[SUPPLIED TEXT]:
▼▼▼
Ye wavering shapes, again ye do enfold me,

As rest upon my troubled ye stole;

Shall I this time attempt to clasp, to hold ye?

Still for the fond illusion yearns my soul?

Ye press around! Come then, your captive hold me,

As upward from the vapoury mist ye roll;

Within my breast youth’s throbbing pulse is bounding,

Fann’d by the magic breath your march surrounding.

 

To Goethe, it too seemed as though his epic creation took on a life, a reality of its own. Mephistopheles and Faust do not act on Goethe’s whim, but in accordance with their own motives and reasons. In fact, one might even argue that all great novels possess some sort of ‘reality’ – perhaps in the character’s psychology, in the story’s plot, in the overarching themes. What, then, makes Middle Earth different? Tolkien’s sentiment, just like ours, reaches further than great characters. Answering this question wholly is almost impossible. There have been many posts that touch on language, geography, and many other elements (much more eloquently than I could), all of which contribute to this reality. Thus, I wanted to think about the ‘layering of stories’, as we discussed in class.
▲▲▲
[INFORMATION]:
▼▼▼
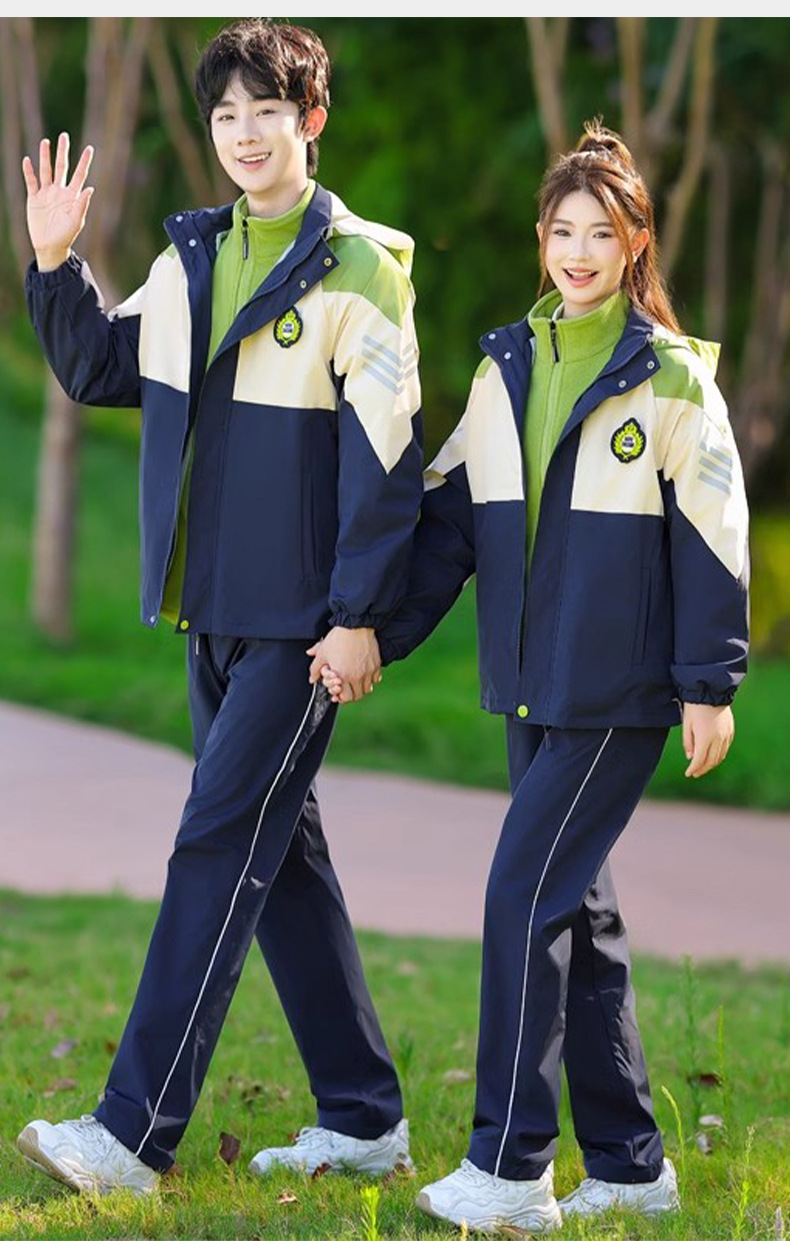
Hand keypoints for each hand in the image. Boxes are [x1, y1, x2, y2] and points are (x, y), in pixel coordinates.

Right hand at [22, 133, 94, 270]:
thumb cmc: (66, 236)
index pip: (79, 175)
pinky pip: (31, 182)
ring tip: (45, 142)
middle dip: (62, 152)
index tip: (89, 148)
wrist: (50, 247)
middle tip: (64, 136)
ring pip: (46, 170)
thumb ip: (82, 204)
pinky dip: (29, 171)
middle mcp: (59, 191)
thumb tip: (90, 188)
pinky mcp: (34, 198)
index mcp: (72, 196)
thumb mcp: (76, 221)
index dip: (84, 162)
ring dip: (45, 157)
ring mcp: (46, 194)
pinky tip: (27, 160)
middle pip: (61, 167)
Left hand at [306, 627, 381, 702]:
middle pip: (357, 696)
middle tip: (348, 690)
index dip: (341, 697)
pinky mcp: (376, 665)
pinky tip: (366, 675)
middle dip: (351, 695)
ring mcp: (368, 671)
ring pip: (368, 689)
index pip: (346, 697)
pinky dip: (371, 680)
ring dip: (361, 689)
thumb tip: (311, 678)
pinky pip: (376, 679)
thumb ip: (315, 668)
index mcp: (343, 675)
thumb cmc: (339, 637)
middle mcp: (357, 676)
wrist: (356, 625)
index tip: (339, 693)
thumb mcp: (322, 653)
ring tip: (357, 683)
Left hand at [682, 702, 733, 777]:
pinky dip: (719, 755)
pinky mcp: (730, 730)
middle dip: (702, 769)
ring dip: (712, 764)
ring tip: (703, 767)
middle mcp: (718, 738)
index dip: (693, 769)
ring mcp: (726, 735)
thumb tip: (690, 757)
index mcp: (705, 738)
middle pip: (711, 761)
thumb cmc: (694, 707)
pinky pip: (726, 748)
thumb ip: (688, 742)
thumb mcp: (687, 724)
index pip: (700, 760)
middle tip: (695, 773)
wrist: (711, 692)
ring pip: (720, 756)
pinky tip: (713, 756)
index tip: (688, 774)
▲▲▲
[WHAT YOU WILL DO]:
• 1. In the Goethe and Tolkien passage, what did the writer want to think about?
• 2. Transcribe everything in the Goethe and Tolkien passage from "To Goethe, it" down to "discussed in class.".
• 3. Go on with the Goethe and Tolkien passage from the point where it stops.
The data has no role in this work.

[ANSWERS FOR EACH ITEM]:
• 1. The "layering of stories," as discussed in class.

• 2.
To Goethe, it too seemed as though his epic creation took on a life, a reality of its own. Mephistopheles and Faust do not act on Goethe’s whim, but in accordance with their own motives and reasons. In fact, one might even argue that all great novels possess some sort of ‘reality’ – perhaps in the character’s psychology, in the story’s plot, in the overarching themes. What, then, makes Middle Earth different? Tolkien’s sentiment, just like ours, reaches further than great characters. Answering this question wholly is almost impossible. There have been many posts that touch on language, geography, and many other elements (much more eloquently than I could), all of which contribute to this reality. Thus, I wanted to think about the ‘layering of stories’, as we discussed in class.

• 3.
 Before even finishing The Fellowship of the Ring, we feel that there exists a lot more in this strange world than the tale we are reading. On the very first page, we feel the history Middle Earth is imbued with – The Hobbit and The Lord of the Rings are but sections in the larger Red Book of Westmarch (LotR, Prologue), and various pieces of information about Hobbits and the Shire are relayed to us in a manner almost resembling a textbook. Thus, we begin to understand larger structures, social, political, historical, geographic, that precede the story we are reading and in which our beloved heroes exist. This feeling is amplified by the fragments of other, older stories that Aragorn, Bilbo and other tell us of. By Weathertop (which itself carries history, as Aragorn explains to the hobbits), Aragorn tells the hobbits about “the tale of Tinúviel” (LotR bk. I, Ch. XI), an age-old love story of Beren and Lúthien; Gandalf’s account of the One Ring’s history (LotR bk. I, Ch. II) reveals that the scope of this struggle supersedes that of Frodo’s journey; Frodo exclaims that “We are forgetting our family history!” (LotR bk. I, Ch. XII) when the company travels past the stone trolls (which readers would recall from The Hobbit).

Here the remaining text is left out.